----- Records for the exercise -----

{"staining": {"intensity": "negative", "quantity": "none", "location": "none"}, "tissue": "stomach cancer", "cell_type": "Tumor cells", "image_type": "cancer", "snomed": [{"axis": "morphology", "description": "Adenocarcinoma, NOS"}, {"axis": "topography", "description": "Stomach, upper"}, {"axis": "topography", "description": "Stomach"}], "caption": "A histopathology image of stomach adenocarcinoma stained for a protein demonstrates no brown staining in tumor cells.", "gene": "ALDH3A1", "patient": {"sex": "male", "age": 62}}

-----
----- Records for the exercise -----

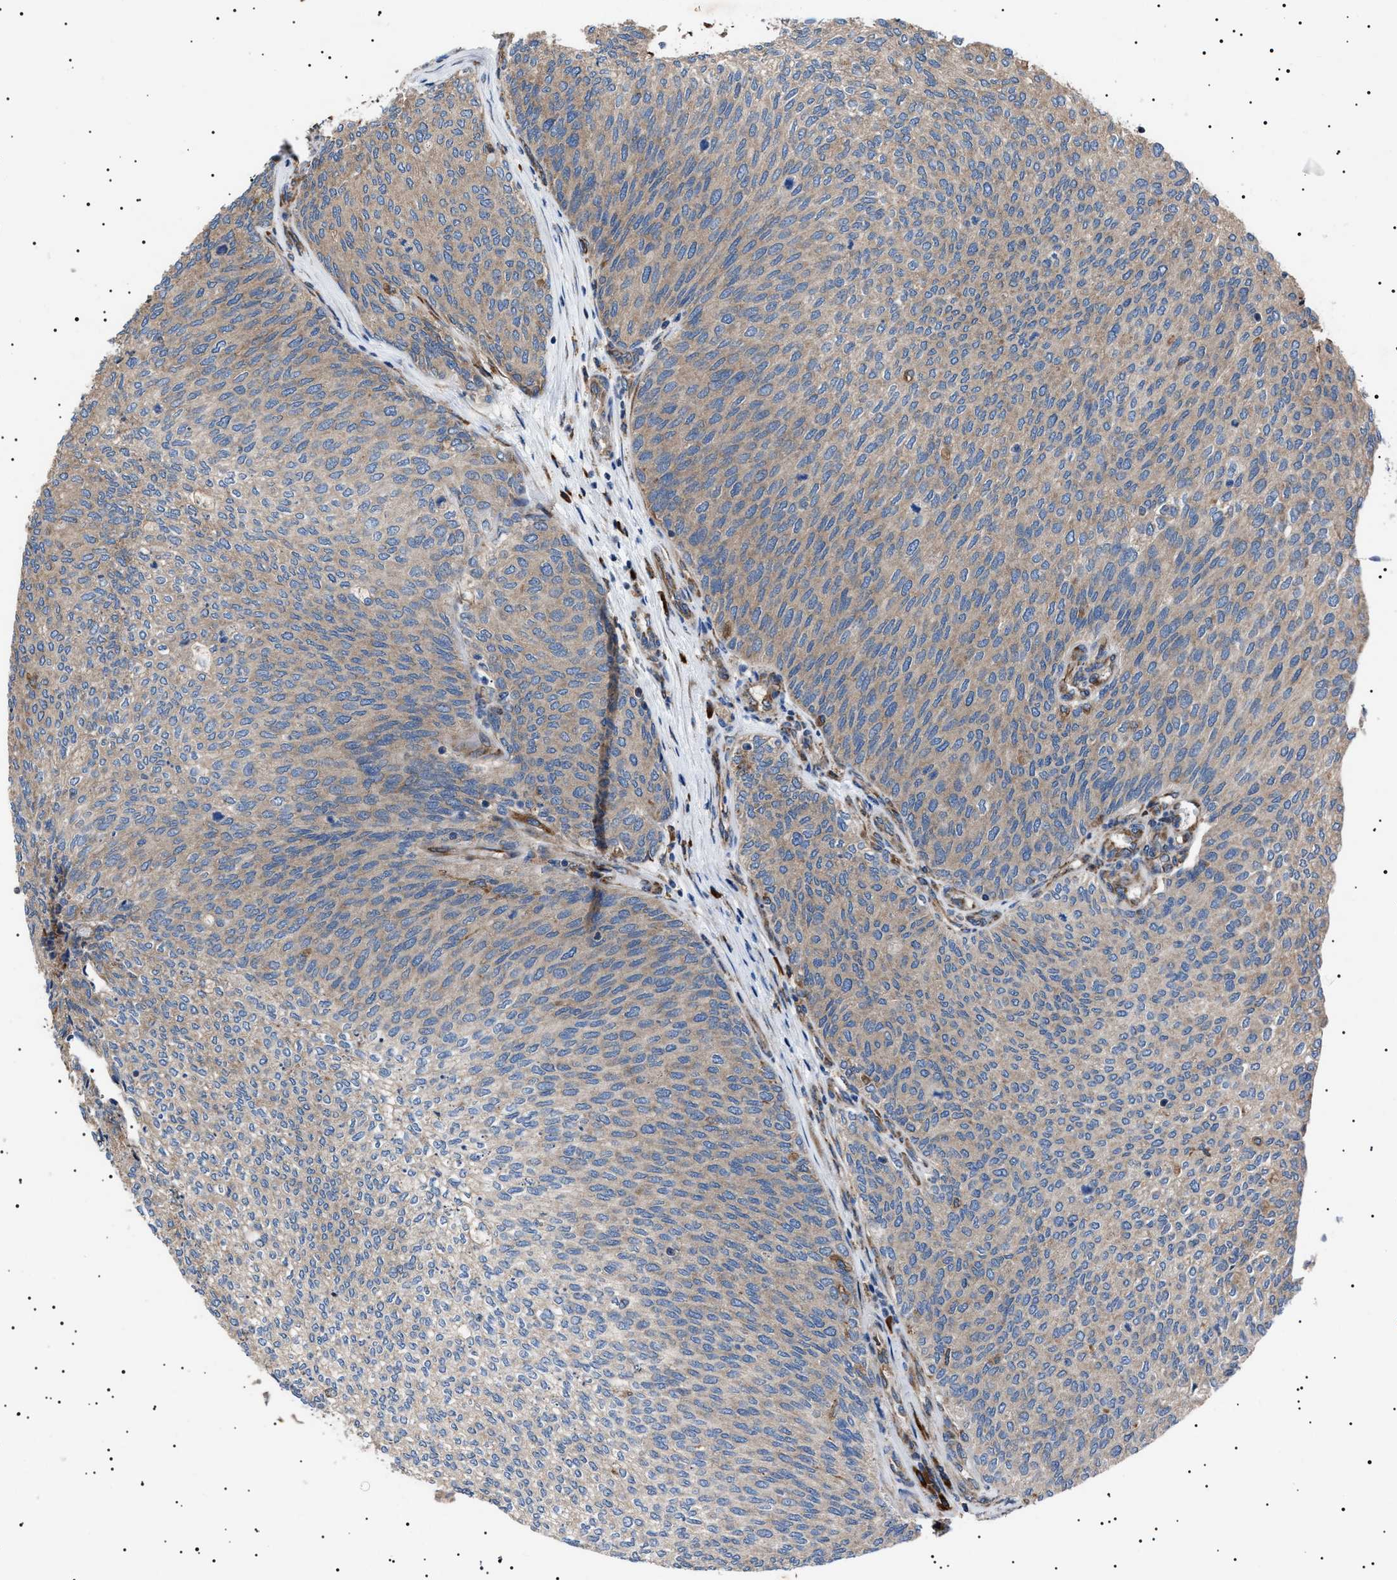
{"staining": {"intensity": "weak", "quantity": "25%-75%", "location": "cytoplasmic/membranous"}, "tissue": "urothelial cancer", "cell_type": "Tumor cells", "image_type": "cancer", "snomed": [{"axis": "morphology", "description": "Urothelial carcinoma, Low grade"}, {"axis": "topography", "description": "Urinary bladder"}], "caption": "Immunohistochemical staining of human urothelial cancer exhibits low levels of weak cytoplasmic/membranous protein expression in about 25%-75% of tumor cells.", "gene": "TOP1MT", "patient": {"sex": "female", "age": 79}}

-----
----- Records for the exercise -----

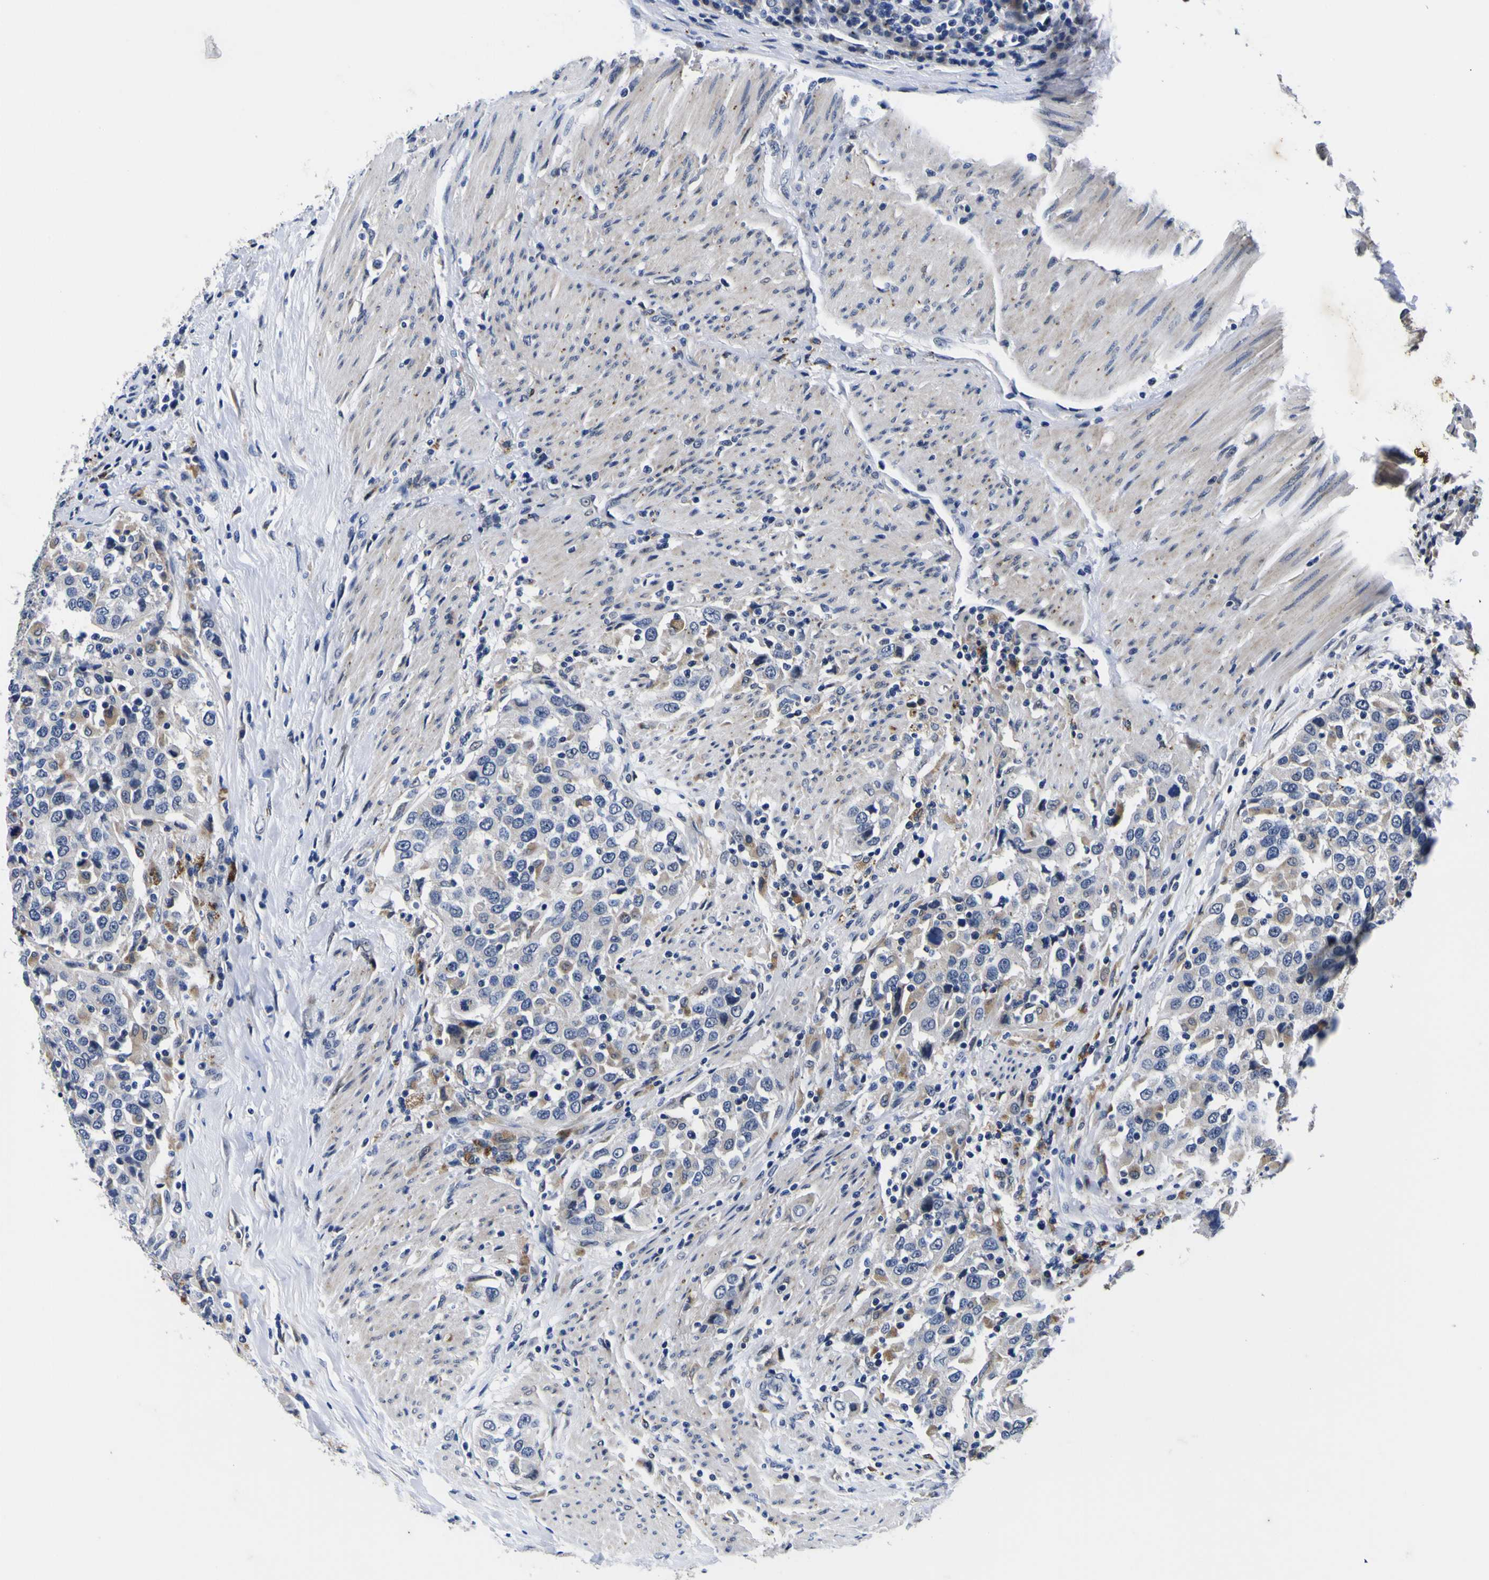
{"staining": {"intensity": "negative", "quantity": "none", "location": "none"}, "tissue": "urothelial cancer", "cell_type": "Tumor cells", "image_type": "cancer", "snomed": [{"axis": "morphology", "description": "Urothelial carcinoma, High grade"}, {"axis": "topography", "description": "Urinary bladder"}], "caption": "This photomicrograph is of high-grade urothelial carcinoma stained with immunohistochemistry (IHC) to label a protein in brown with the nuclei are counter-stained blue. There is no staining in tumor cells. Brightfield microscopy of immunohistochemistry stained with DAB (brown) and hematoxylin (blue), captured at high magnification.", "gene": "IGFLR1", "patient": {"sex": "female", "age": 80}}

-----

• Exercise description
Look through the listing and return each line containing the word "none".

• Reply to the task
{"staining": {"intensity": "negative", "quantity": "none", "location": "none"}, "tissue": "stomach cancer", "cell_type": "Tumor cells", "image_type": "cancer", "snomed": [{"axis": "morphology", "description": "Adenocarcinoma, NOS"}, {"axis": "topography", "description": "Stomach, upper"}, {"axis": "topography", "description": "Stomach"}], "caption": "A histopathology image of stomach adenocarcinoma stained for a protein demonstrates no brown staining in tumor cells.", "gene": "ALDH3A1", "patient": {"sex": "male", "age": 62}}
{"staining": {"intensity": "negative", "quantity": "none", "location": "none"}, "tissue": "urothelial cancer", "cell_type": "Tumor cells", "image_type": "cancer", "snomed": [{"axis": "morphology", "description": "Urothelial carcinoma, High grade"}, {"axis": "topography", "description": "Urinary bladder"}], "caption": "This photomicrograph is of high-grade urothelial carcinoma stained with immunohistochemistry (IHC) to label a protein in brown with the nuclei are counter-stained blue. There is no staining in tumor cells. Brightfield microscopy of immunohistochemistry stained with DAB (brown) and hematoxylin (blue), captured at high magnification.", "gene": "IGFLR1", "patient": {"sex": "female", "age": 80}}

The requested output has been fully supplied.